Loretta, who turned down the Reds' offer about a month ago, narrowed his choices to the Rangers and Astros. A desire to play in the National League, which has more of a use for pinch-hitters and defensive replacements, plus a comfort level with Garner -- for whom Loretta played during part of his Brewers tenure from 1995 to 1999 -- prompted him to sign with Houston.
"When we first brought him up to the big leagues, he was used to playing everyday in the Minors," Garner said. "We asked him what he thought of the utility role, and he said, 'It's like being a fireman. You go to work every day, but certainly you're not putting out fires everyday. But you go to work prepared to put out a fire. That's what this is like.' I thought that was a brilliant parallel. He will absolutely make the most of anything that's in front of him."

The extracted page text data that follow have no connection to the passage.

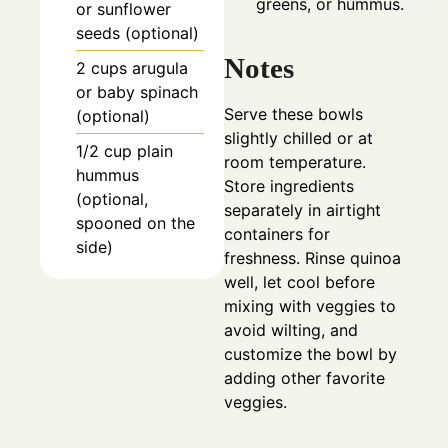
greens, or hummus.
or sunflower
seeds (optional)
Notes
2
cups
arugula
or baby spinach
Serve these bowls
(optional)
slightly chilled or at
1/2
cup
plain
room temperature.
hummus
Store ingredients
(optional,
separately in airtight
spooned on the
containers for
side)
freshness. Rinse quinoa
well, let cool before
mixing with veggies to
avoid wilting, and
customize the bowl by
adding other favorite
veggies.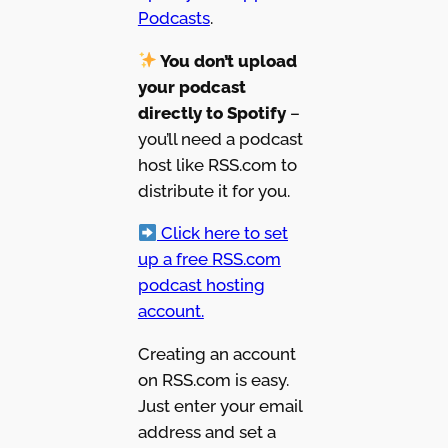
Podcasts
.
You don’t upload
your podcast
directly to Spotify
–
you’ll need a podcast
host like RSS.com to
distribute it for you.
Click here to set
up a free RSS.com
podcast hosting
account.
Creating an account
on RSS.com is easy.
Just enter your email
address and set a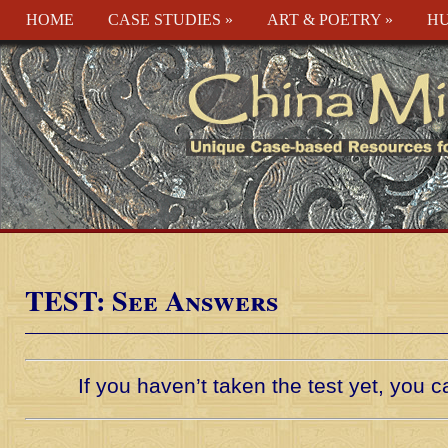
HOME
CASE STUDIES
»
ART & POETRY
»
HU
TEST: See Answers
If you haven’t taken the test yet, you 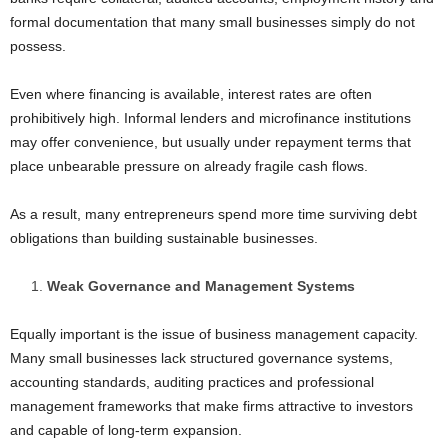
formal documentation that many small businesses simply do not
possess.
Even where financing is available, interest rates are often
prohibitively high. Informal lenders and microfinance institutions
may offer convenience, but usually under repayment terms that
place unbearable pressure on already fragile cash flows.
As a result, many entrepreneurs spend more time surviving debt
obligations than building sustainable businesses.
Weak Governance and Management Systems
Equally important is the issue of business management capacity.
Many small businesses lack structured governance systems,
accounting standards, auditing practices and professional
management frameworks that make firms attractive to investors
and capable of long-term expansion.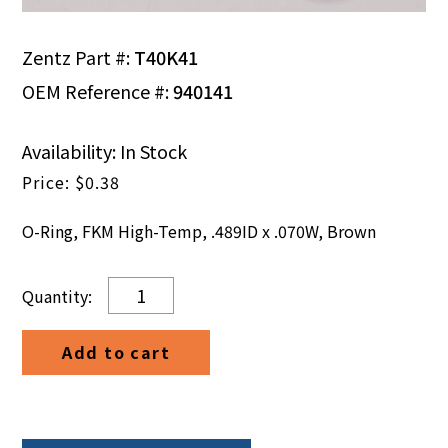
Zentz Part #:
T40K41
OEM Reference #:
940141
Availability: In Stock
$
0.38
O-Ring, FKM High-Temp, .489ID x .070W, Brown
O-
Ring,
FKM
Add to cart
High-
Temp,
.489ID
x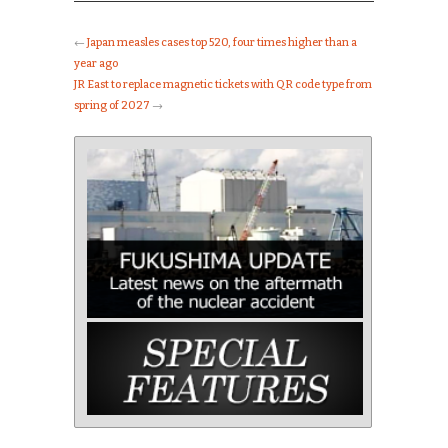
←
Japan measles cases top 520, four times higher than a
year ago
JR East to replace magnetic tickets with QR code type from
spring of 2027
→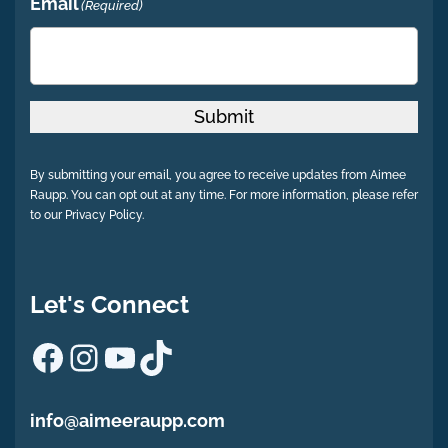
Email
(Required)
Submit
By submitting your email, you agree to receive updates from Aimee
Raupp. You can opt out at any time. For more information, please refer
to our Privacy Policy.
Let's Connect
Facebook
Instagram
YouTube
TikTok
info@aimeeraupp.com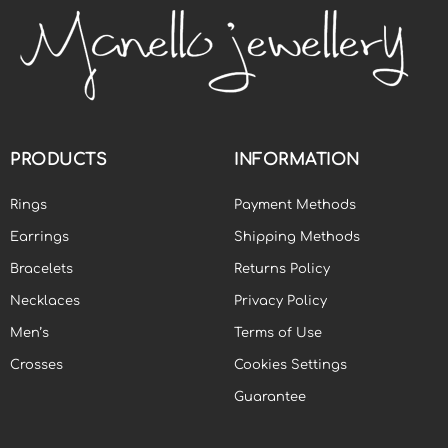
PRODUCTS
INFORMATION
Rings
Payment Methods
Earrings
Shipping Methods
Bracelets
Returns Policy
Necklaces
Privacy Policy
Men’s
Terms of Use
Crosses
Cookies Settings
Guarantee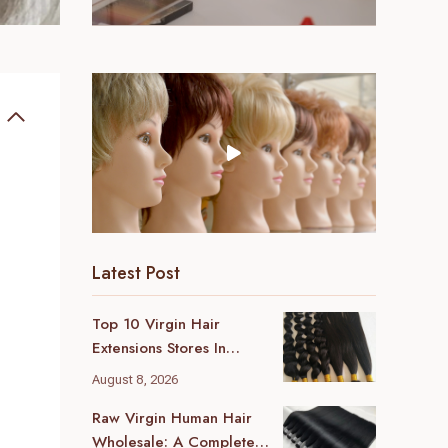
Latest Post
Top 10 Virgin Hair
Extensions Stores In
London (2026 Local
August 8, 2026
Guide)
Raw Virgin Human Hair
Wholesale: A Complete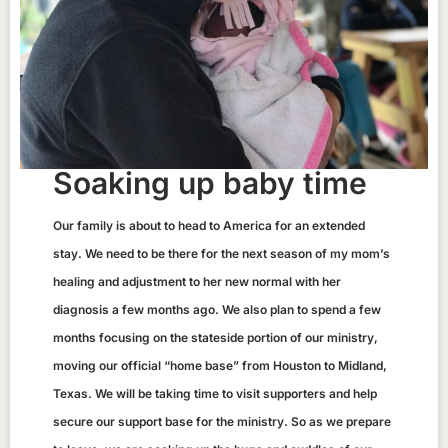
Soaking up baby time
Our family is about to head to America for an extended
stay. We need to be there for the next season of my mom’s
healing and adjustment to her new normal with her
diagnosis a few months ago. We also plan to spend a few
months focusing on the stateside portion of our ministry,
moving our official “home base” from Houston to Midland,
Texas. We will be taking time to visit supporters and help
secure our support base for the ministry. So as we prepare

Plus, Loretta is familiar with the Astros organization. His stint with the club five years ago was brief, but memorable. He hit .424 (28-for-66) with two homers and eight RBIs in 21 games in September of 2002, after he was acquired from Milwaukee on Aug. 31 in exchange for left-hander Wayne Franklin and infielder Keith Ginter.
"It was certainly a factor, having been there, and having had success, even though it was for just a month," Loretta said. "I feel comfortable with the organization."
Although Loretta can play all infield positions, he may have to shake off a bit of rust when he gets to Spring Training. Since 2003 he has played almost exclusively at second base. He's logged 171 career games at third, but he's played there only once in the past four seasons. He played 11 games at first base in 2006 and three games at shortstop in 2003.
Loretta looks forward to reuniting with third-base coach Doug Mansolino, also a Brewers alum, to work on his fielding.
"I've always been a middle infielder," Loretta said. "I've played a lot at first and a fair amount at third. I think you could group all three together as being a similar comfort level. I'll have to get to Spring Training and work at those positions more than I have. I'll work hard to get that back. I don't anticipate it being a big deal."
Having played for the Astros before, Loretta knows the expectations on this club. In case he forgot, McLane was more than happy to remind him.
"Drayton called me yesterday and said, 'I'm tired of losing,'" Loretta laughed. "I said, 'Drayton, you were in the World Series two years ago.' He said, 'I want to be there every year.'"
Alyson Footer is a reporter for MLB.com. This story was not subject to the approval of Major League Baseball or its clubs.